My Christmas ended as two Hyundai's and a Volkswagen rolled into the blinding 90 Fahrenheit heat of an Afghan morning. Their planned route was blocked by traffic, construction and the general hubbub of 9am local time.
The drivers adjusted. They knew their business. They took different routes but arrived at the civic opening of the new sewage plant, right on time. Before them, local politicians were expounding on economic revitalisation, locals applauded, children played at the outer ring of the crowd.
The drivers paused for a moment, floored their accelerators, ploughed into the crowd and simultaneously squeezed the detonators in the palm of their hands. The propane tanks in the vehicles exploded and the scene was turned into a mosaic of shrapnel, remains and blood. Thirty five children lay dead, 10 Americans and 140 Iraqis wounded.
The El Amel Sewage Plant Bombing, 2004.
I've just finished reading a book. Not an airport thriller but probably one of the cleverest management books I have read in a long time. Thank you Sam for recommending it. The Book is Teams of Teams by McChrystal, Collins, Silverman and Fussell.
The authors are senior US military, Navy Seal, Harvard types. Their purpose; to demonstrate how utterly unprepared we are, in our management practices and understanding, to cope with the changing world we face.
With respect and deference they use the sewage plant bombing to make graphic how one of the most advanced military countries in the world, that had invested millions on equipment and men and women, trained to a razor's edge... were impotent against a ragged, under resourced but utterly dedicated enemy.
An enemy that could flex, when the US military could only reorganise.

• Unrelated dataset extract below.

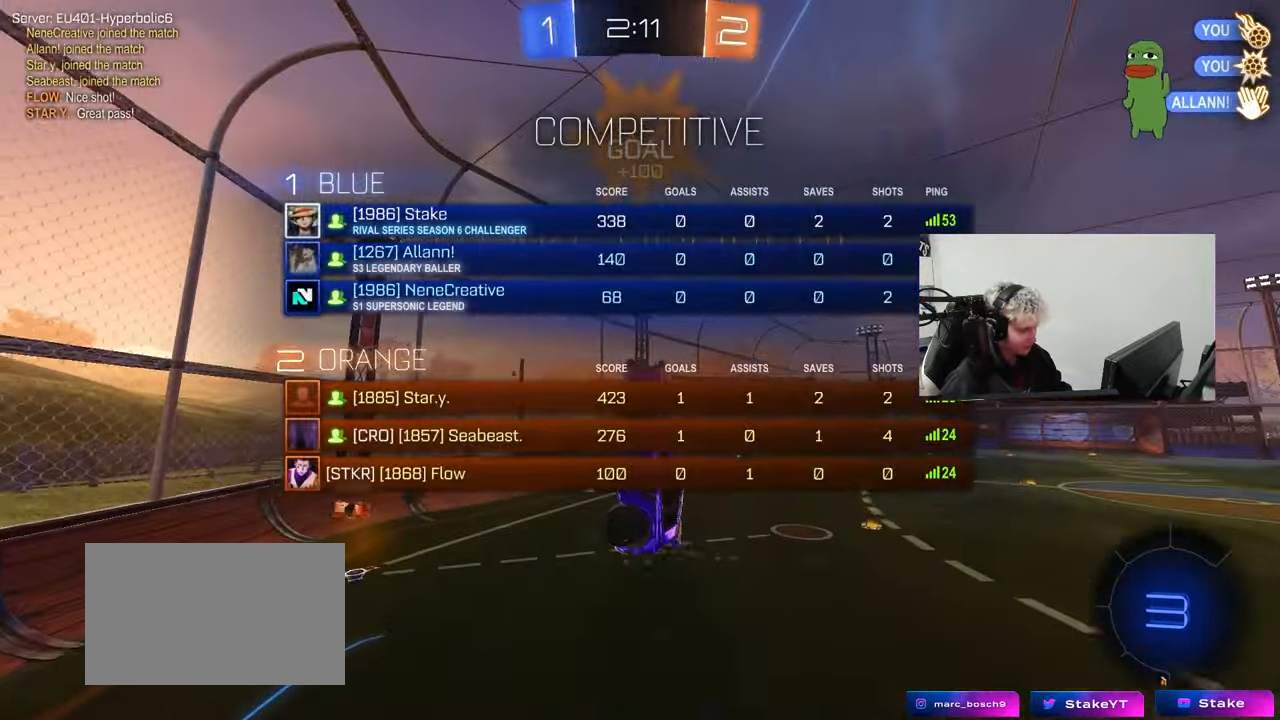
{"keys": ["a", "q", "w"], "mouse": ["left", "right"], "events": [[133, "s", "up"], [133, "tab", "up"], [233, "d", "up"], [267, "q", "down"], [267, "w", "down"], [317, "a", "down"], [417, "mouse_left", "down"], [417, "mouse_right", "down"]]}
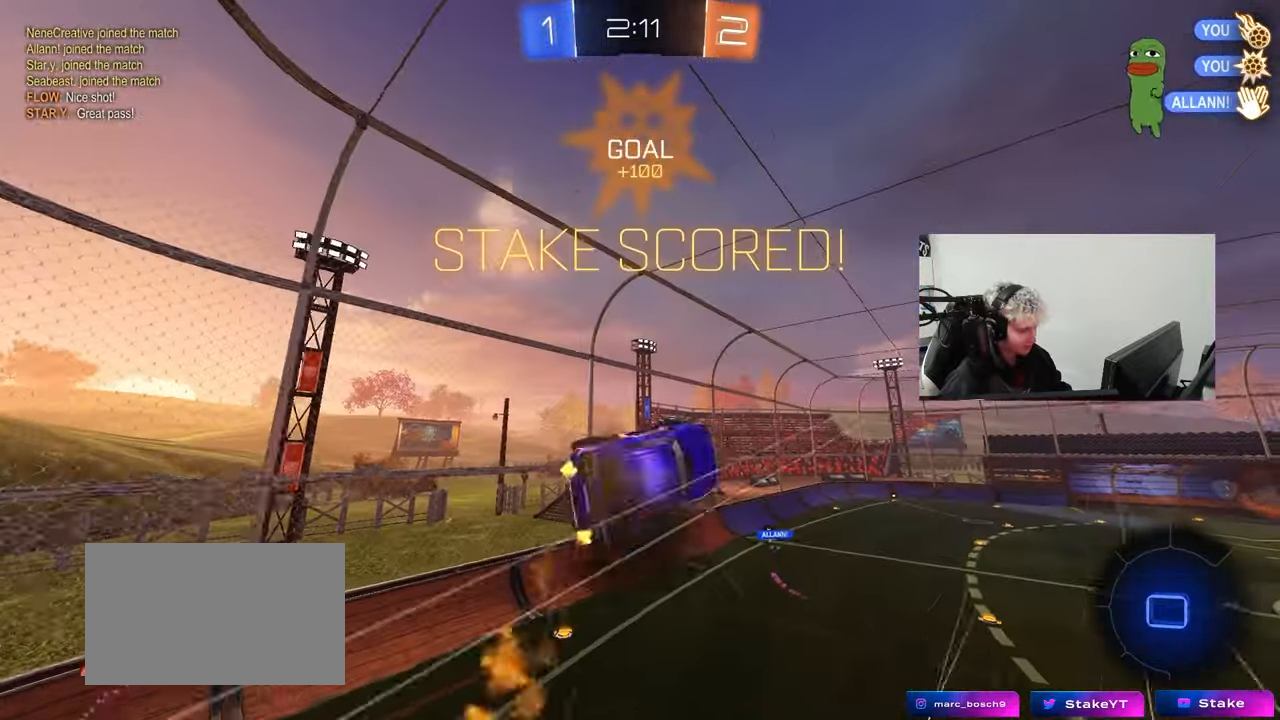
{"keys": ["d", "q"], "mouse": [], "events": [[100, "mouse_left", "up"], [100, "mouse_right", "up"], [250, "w", "up"], [333, "d", "down"], [433, "a", "up"]]}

An enemy with no structure, versus the US military with chains of command. An enemy that had leaders when the US military had chiefs.
Nimble versus, flat foot. Incisive, rapier like, versus blunderbuss and bigger bombs. An enemy that could move, change and adapt in seconds; when the US military could only reappraise, restrategize and take months to start again.

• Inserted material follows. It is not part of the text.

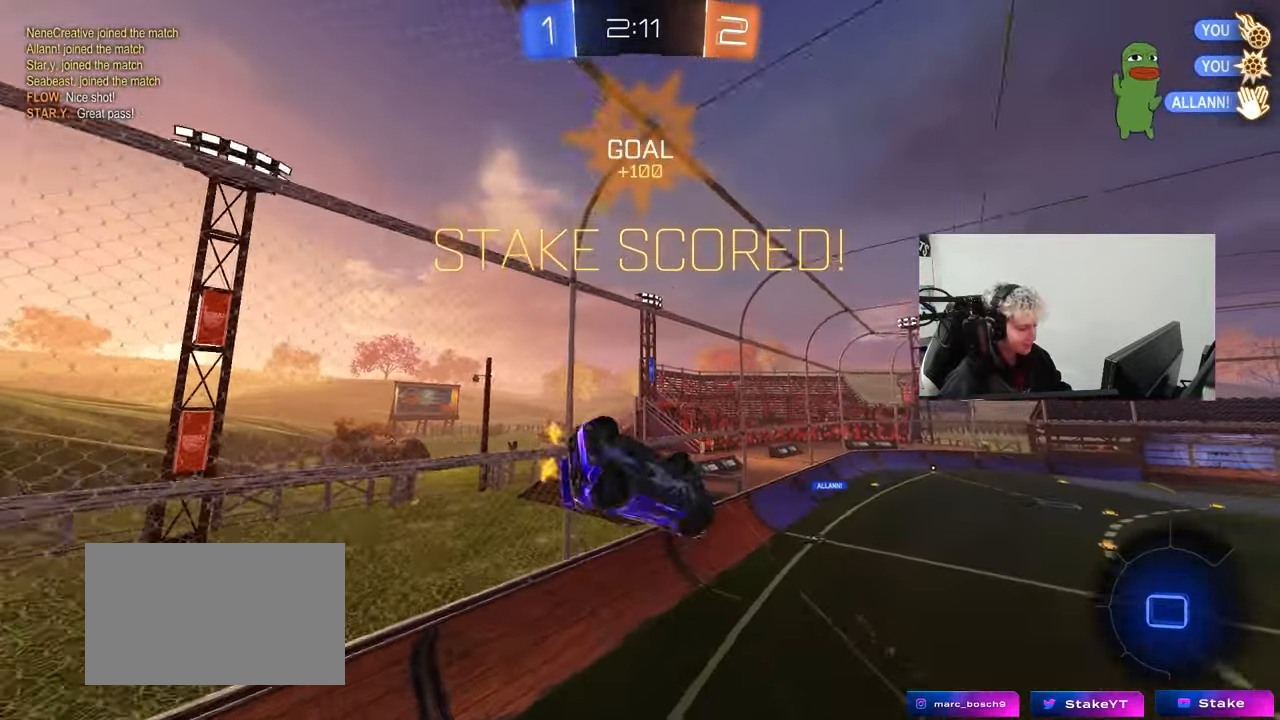
{"keys": ["a", "w"], "mouse": [], "events": [[167, "mouse_left", "down"], [267, "d", "up"], [267, "q", "up"], [350, "mouse_left", "up"], [450, "a", "down"], [450, "w", "down"]]}
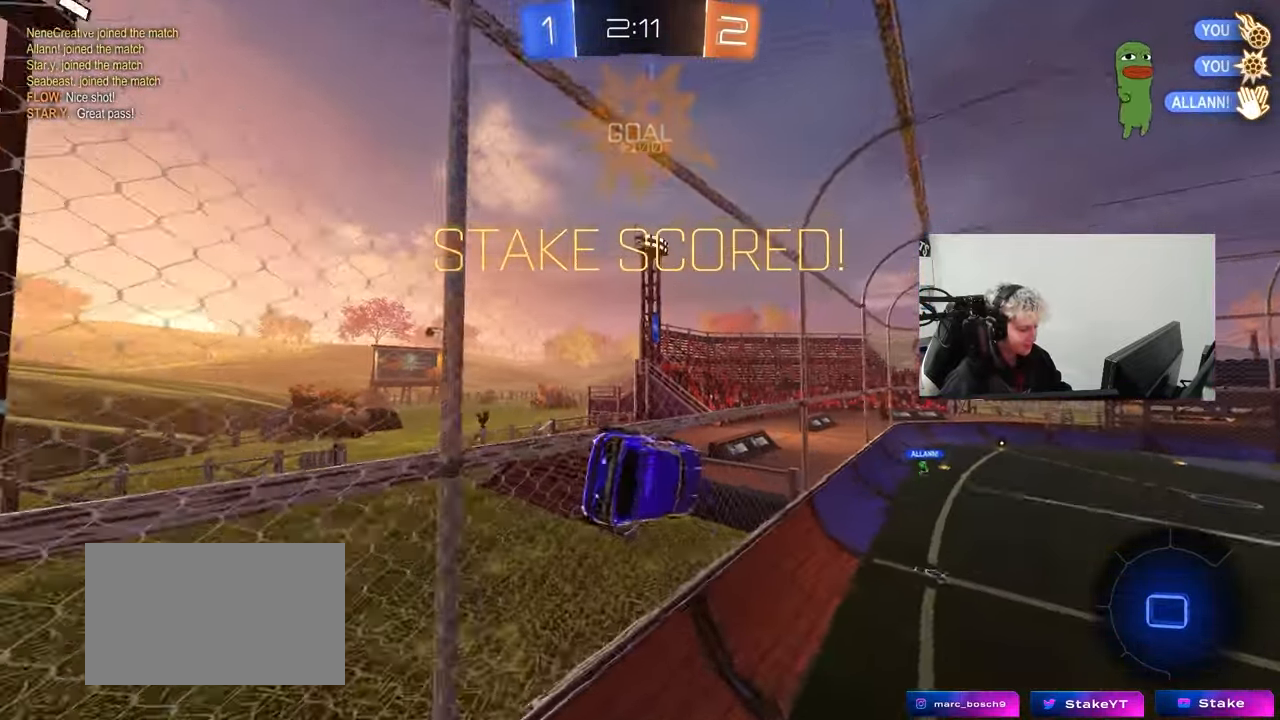
{"keys": [], "mouse": ["right"], "events": [[83, "a", "up"], [83, "w", "up"], [233, "tab", "down"], [367, "mouse_right", "down"], [467, "tab", "up"]]}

The US military perfectly equipped and trained to fight the wrong enemy; anyone with access to the internet, some cleaning products and ball bearings was the new enemy.
How the US Army went about solving its problems has resonance for the NHS. Worlds apart in their mission, yet a mirror image of botched attempts to resolve the future.
The military perfectly organised to fight in a world where battalions lined up against each other; fire power was everything, aimed at an enemy you could see and count.
The NHS perfectly organised to treat a population where working men went home for lunch, lived until they were 69yrs and died in hospital, after a short illness.
The military, struggling with an enemy that is invisible, plays by, not new rules, but no rules; swept on a tide of terrorism it neither understood nor was equipped to deal with.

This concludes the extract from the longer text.